JOHANNESBURG – Winnie Madikizela-Mandela, the former wife of Nelson Mandela who died in Johannesburg on Monday, was revered by many in South Africa as the “Mother of the Nation,” but criticized by others over a brutal apartheidera killing by her bodyguards. Winnie Madikizela-Mandela died at age 81 after being hospitalized with a kidney infection.
Born in the village of Bizana in the Eastern Cape to parents who were teachers, she moved
to Johannesburg and graduated from college as a social worker. She married Mandela in 1958, six years before he was sentenced to life imprisonment for treason. She campaigned relentlessly for Mandela’s release during his 27-year imprisonment, raised two daughters alone and faced harassment by South African security forces. She served time in solitary confinement after being arrested by security police in 1969 in front of her children for violations of the Terrorism Act. In 1977, she was banished to the town of Brandt and denied permission to leave. Her house was firebombed twice. In 1985, she defied the apartheid regime and returned home to Soweto, the Black township outside Johannesburg.
But she left a contentious legacy because of her bodyguards’ role in the killing of a teenage
boy, as well as her support for “necklacing,” in which antiapartheid activists would fasten tires filled with gasoline around the necks of suspected informers and set them alight.
In 1989, Winnie Mandela was charged in the death of 14-yearold Stompie Moeketsi, an alleged informant. She was convicted of abduction and being an accessory to assault and was sentenced to six years’ imprisonment. She appealed, had the accessory charge dismissed, and paid a fine. The case came up again in 1997 during deliberations by
South Africa’s Truth and Reconciliation Commission. Her chief bodyguard said he killed Moeketsi on Madikizela-Mandela’s orders. She denied any role while acknowledging that “things went horribly wrong.” In 1992, shortly after his release from prison, Mandela announced that he was separating from his wife “in view of the tensions that have arisen
owing to differences between ourselves….” The divorce became final in 1996.

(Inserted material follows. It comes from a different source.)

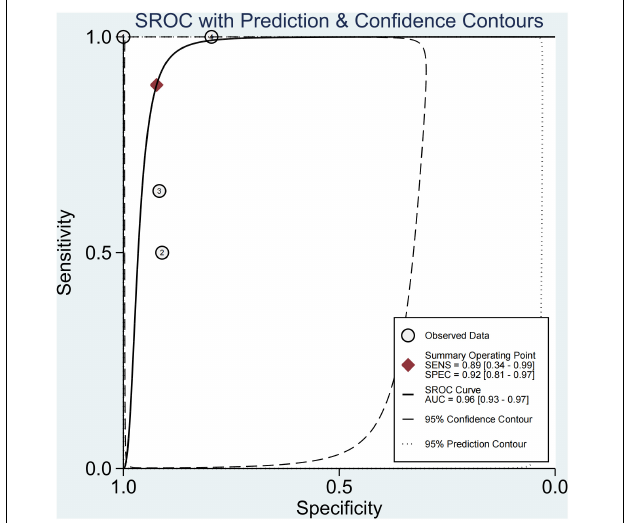
FIGURE 12 | Summary ROC curve of diagnostic performance of image techniques for steatosis.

In 2003, she was convicted of fraud while serving as an African National Congress lawmaker. Initially sentenced to five years in prison, she appealed and avoided confinement. “The Mandela name we revere today was kept alive by her through the most difficult times. As a woman she kept the family and the hopes of all Black people alive. It’s a very sad loss,” The Nelson Mandela Foundation said in a statement.